▶ YOUR OBJECTIVE: Wherever a line in the data holds the word "from", pull that line out.

▶ DATA SUPPLIED:
◇ ◇ ◇

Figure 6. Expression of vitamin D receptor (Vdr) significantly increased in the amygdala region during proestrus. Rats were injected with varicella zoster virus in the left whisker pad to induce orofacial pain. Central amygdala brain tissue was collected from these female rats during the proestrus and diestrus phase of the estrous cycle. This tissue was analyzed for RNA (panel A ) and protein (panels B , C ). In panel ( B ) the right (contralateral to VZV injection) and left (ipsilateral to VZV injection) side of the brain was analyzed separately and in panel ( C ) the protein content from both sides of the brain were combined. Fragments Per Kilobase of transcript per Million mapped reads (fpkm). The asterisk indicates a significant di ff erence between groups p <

◇ ◇ ◇

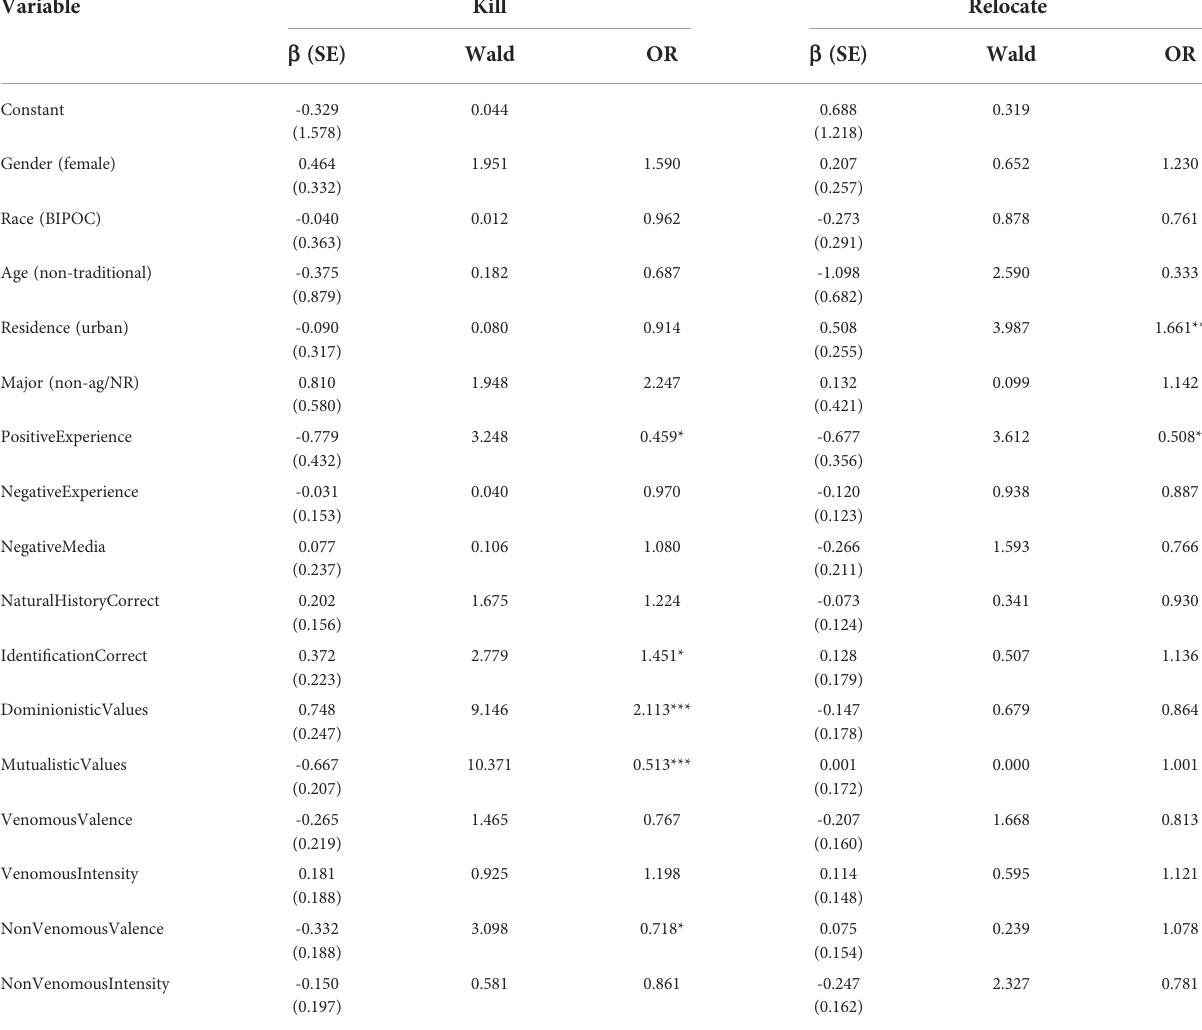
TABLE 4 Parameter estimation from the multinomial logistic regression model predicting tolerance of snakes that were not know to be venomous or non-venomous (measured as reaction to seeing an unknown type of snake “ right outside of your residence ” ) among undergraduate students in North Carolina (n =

◇ ◇ ◇

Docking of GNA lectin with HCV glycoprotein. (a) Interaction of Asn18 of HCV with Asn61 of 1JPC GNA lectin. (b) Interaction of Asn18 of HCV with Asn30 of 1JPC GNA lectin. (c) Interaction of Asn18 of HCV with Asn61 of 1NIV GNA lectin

◇ ◇ ◇

▶ YOUR SOLUTION:
Figure 6. Expression of vitamin D receptor (Vdr) significantly increased in the amygdala region during proestrus. Rats were injected with varicella zoster virus in the left whisker pad to induce orofacial pain. Central amygdala brain tissue was collected from these female rats during the proestrus and diestrus phase of the estrous cycle. This tissue was analyzed for RNA (panel A ) and protein (panels B , C ). In panel ( B ) the right (contralateral to VZV injection) and left (ipsilateral to VZV injection) side of the brain was analyzed separately and in panel ( C ) the protein content from both sides of the brain were combined. Fragments Per Kilobase of transcript per Million mapped reads (fpkm). The asterisk indicates a significant di ff erence between groups p <
TABLE 4 Parameter estimation from the multinomial logistic regression model predicting tolerance of snakes that were not know to be venomous or non-venomous (measured as reaction to seeing an unknown type of snake “ right outside of your residence ” ) among undergraduate students in North Carolina (n =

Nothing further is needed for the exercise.